Business leaders also said that one of the keys to success is a diverse workplace, and that’s practiced in a variety of ways locally.
Urban League awards
On Tuesday, the Urban League of Chattanooga hosted its 31st annual Equal Opportunity Day event to celebrate more than three decades of empowerment in the Chattanooga community and present awards to individual and corporate leaders who have championed equal opportunity, civil rights or social justice.
Hospice of Chattanooga got the Inclusion by Design Award, which goes to a company whose employee base is diverse and whose services are provided regardless of ethnicity or ability to pay.
Chattanooga Room in the Inn got the Community Impact Award, which goes to an organization that elevates the community's standard of living and contributes to the overall quality of life.
Walter F. Williams, who served as a judge in Chattanooga City Court for eight years, received the Whitney M. Young Jr. Award because he has forged a "rare but effective form of social justice" during his tenure as judge, according to a summary of the award recipients.
What is diversity?
The average person’s idea of diversity might be mainly centered around the inclusion of different races in the workplace.

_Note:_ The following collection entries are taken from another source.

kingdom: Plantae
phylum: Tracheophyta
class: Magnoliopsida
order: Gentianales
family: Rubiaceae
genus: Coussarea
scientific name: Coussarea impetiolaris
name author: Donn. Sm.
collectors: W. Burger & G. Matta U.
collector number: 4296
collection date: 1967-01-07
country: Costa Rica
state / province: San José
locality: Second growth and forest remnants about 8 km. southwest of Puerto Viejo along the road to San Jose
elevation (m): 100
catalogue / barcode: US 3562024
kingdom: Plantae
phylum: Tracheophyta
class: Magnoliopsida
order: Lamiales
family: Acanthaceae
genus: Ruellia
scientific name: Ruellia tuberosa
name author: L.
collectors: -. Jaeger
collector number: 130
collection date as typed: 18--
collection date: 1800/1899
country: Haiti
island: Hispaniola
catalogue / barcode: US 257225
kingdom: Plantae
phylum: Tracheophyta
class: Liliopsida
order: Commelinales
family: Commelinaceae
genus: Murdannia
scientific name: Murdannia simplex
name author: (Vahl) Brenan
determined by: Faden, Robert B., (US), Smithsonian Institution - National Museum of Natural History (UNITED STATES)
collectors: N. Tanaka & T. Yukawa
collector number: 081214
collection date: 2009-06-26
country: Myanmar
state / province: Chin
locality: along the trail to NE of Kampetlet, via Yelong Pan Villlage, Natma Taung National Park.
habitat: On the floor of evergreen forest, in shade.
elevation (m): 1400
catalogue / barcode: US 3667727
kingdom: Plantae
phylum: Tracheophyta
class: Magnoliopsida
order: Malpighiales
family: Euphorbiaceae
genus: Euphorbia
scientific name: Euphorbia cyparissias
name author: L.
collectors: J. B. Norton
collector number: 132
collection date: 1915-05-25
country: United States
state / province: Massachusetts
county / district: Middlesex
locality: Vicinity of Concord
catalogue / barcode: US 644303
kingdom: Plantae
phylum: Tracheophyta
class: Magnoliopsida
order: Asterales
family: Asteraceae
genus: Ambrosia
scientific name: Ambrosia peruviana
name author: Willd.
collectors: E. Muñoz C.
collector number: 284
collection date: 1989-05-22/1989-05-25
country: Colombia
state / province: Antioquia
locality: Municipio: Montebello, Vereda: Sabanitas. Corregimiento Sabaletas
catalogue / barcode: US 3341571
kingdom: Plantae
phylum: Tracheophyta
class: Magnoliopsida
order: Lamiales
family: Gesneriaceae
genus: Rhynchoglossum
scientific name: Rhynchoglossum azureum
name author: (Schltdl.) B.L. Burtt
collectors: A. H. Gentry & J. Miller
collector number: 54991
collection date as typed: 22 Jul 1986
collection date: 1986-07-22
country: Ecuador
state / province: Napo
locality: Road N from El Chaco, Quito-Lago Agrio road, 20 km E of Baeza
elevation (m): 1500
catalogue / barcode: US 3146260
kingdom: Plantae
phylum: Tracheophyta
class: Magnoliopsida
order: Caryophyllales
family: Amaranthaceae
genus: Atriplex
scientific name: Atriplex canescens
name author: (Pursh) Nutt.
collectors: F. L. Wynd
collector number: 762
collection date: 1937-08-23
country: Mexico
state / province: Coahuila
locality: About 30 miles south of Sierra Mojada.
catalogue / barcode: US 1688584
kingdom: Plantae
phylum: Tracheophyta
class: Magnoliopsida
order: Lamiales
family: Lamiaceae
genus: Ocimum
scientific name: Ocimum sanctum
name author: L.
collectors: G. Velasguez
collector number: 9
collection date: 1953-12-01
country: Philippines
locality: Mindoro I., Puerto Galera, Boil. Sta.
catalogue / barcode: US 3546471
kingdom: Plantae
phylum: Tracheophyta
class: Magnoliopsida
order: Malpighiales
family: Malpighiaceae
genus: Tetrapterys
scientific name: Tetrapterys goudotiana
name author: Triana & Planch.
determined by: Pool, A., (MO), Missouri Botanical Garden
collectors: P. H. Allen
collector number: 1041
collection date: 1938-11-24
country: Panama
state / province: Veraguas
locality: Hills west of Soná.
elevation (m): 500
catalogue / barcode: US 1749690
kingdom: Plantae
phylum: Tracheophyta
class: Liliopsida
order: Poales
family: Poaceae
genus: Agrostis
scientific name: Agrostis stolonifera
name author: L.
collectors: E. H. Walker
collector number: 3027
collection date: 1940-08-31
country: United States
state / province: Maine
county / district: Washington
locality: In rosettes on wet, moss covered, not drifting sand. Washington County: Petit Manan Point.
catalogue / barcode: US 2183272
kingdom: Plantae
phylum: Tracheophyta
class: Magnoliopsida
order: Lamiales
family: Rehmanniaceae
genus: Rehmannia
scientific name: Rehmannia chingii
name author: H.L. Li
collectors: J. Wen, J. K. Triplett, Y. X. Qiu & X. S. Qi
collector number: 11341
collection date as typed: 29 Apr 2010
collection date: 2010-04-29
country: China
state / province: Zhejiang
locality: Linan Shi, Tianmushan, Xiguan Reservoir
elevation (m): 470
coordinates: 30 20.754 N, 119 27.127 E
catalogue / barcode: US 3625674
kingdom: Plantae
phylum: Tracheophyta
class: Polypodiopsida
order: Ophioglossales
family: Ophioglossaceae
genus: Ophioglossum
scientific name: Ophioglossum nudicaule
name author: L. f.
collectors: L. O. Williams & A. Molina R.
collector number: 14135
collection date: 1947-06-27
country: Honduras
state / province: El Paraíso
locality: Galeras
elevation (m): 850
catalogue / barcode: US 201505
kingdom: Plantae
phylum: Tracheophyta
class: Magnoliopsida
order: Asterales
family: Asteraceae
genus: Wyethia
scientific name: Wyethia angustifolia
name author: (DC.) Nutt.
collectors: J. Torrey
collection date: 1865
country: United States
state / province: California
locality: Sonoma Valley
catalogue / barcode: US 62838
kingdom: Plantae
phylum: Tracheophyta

But in the past couple of decades, the concept has evolved to include an array of differences, such as age, race, ethnicity, gender, disabilities and sexual orientation.
Diversity means understanding and appreciating differences, local officials said.
Today’s workforce is more diverse in age than ever before in history, he said.
It includes people born nearly 40 years apart. And by 2020, 15 percent of the city’s population and 12 percent of the county’s population will be made up of Latinos.
Erlanger's diversity efforts
Some companies, such as Erlanger, have employees who provide leadership in the area of diversity.
Liz Appling is the diversity officer for Erlanger Health System, and leaders said they are proud of their work to focus on diversity.
Appling provides leadership and oversight in efforts to promote and sustain a respectful and inclusive culture within the organization, she said.
"I believe diversity should be an important initiative in any organization, therefore encouraging an environment where employees experience an opportunity for personal and organizational success while working in a supportive culture," she said via email.
Diversity is important to maximize quality patient care and achieve excellence in customer service, she also said.
"At Erlanger, we believe diversity is important in the workplace and that no individual should, on the grounds of race, religion, gender, color, creed, national origin, age or handicap status, be excluded from participation in, be denied the benefits of, or otherwise be subjected to discrimination in its employment practices," she said.
Erlanger also practices diversity through partnerships with minority businesses and programs, such as Supplier Diversity Program, Language Services Program and Erlanger Diversity Network Group.
"These initiatives help promote cultural and linguistic health care services, increase the participation of regional and minority businesses, and encourage discussion regarding issues of culture as it relates to diversity throughout the organization," she said.